> [Exercise instructions]: Write out all the data verbatim. Skip images.

> [Material provided]:
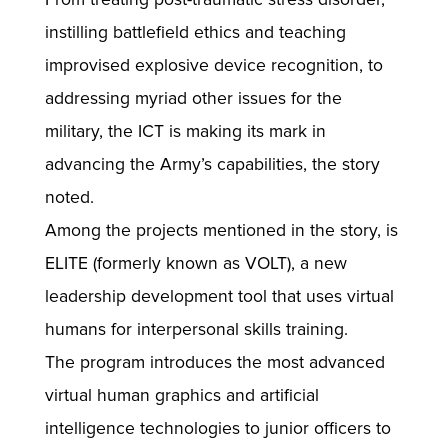
instilling battlefield ethics and teaching
improvised explosive device recognition, to
addressing myriad other issues for the
military, the ICT is making its mark in
advancing the Army’s capabilities, the story
noted.
Among the projects mentioned in the story, is
ELITE (formerly known as VOLT), a new
leadership development tool that uses virtual
humans for interpersonal skills training.
The program introduces the most advanced
virtual human graphics and artificial
intelligence technologies to junior officers to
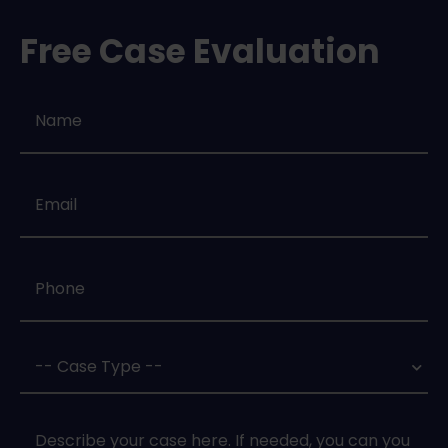
Free Case Evaluation
Name
*
Email
*
Phone
*
Case
Type
*
Case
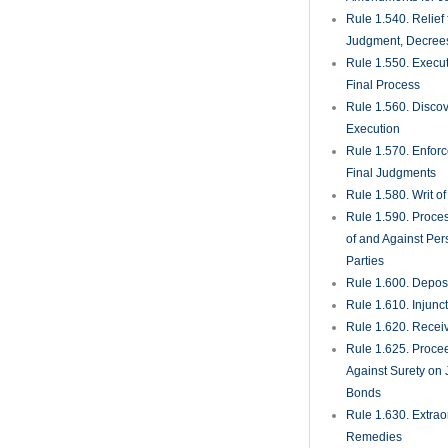
Rule 1.540. Relief
Judgment, Decrees
Rule 1.550. Execu
Final Process
Rule 1.560. Discove
Execution
Rule 1.570. Enfor
Final Judgments
Rule 1.580. Writ o
Rule 1.590. Proces
of and Against Per
Parties
Rule 1.600. Deposi
Rule 1.610. Injunc
Rule 1.620. Recei
Rule 1.625. Proce
Against Surety on 
Bonds
Rule 1.630. Extrao
Remedies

> [Solution for this problem]:
instilling battlefield ethics and teaching
improvised explosive device recognition, to
addressing myriad other issues for the
military, the ICT is making its mark in
advancing the Army’s capabilities, the story
noted.
Among the projects mentioned in the story, is
ELITE (formerly known as VOLT), a new
leadership development tool that uses virtual
humans for interpersonal skills training.
The program introduces the most advanced
virtual human graphics and artificial
intelligence technologies to junior officers to
Free Case Evaluation
Name
*
Email
*
Phone
*
Case
Type
*
Case
Rule 1.540. Relief
Judgment, Decrees
Rule 1.550. Execu
Final Process
Rule 1.560. Discove
Execution
Rule 1.570. Enfor
Final Judgments
Rule 1.580. Writ o
Rule 1.590. Proces
of and Against Per
Parties
Rule 1.600. Deposi
Rule 1.610. Injunc
Rule 1.620. Recei
Rule 1.625. Proce
Against Surety on 
Bonds
Rule 1.630. Extrao
Remedies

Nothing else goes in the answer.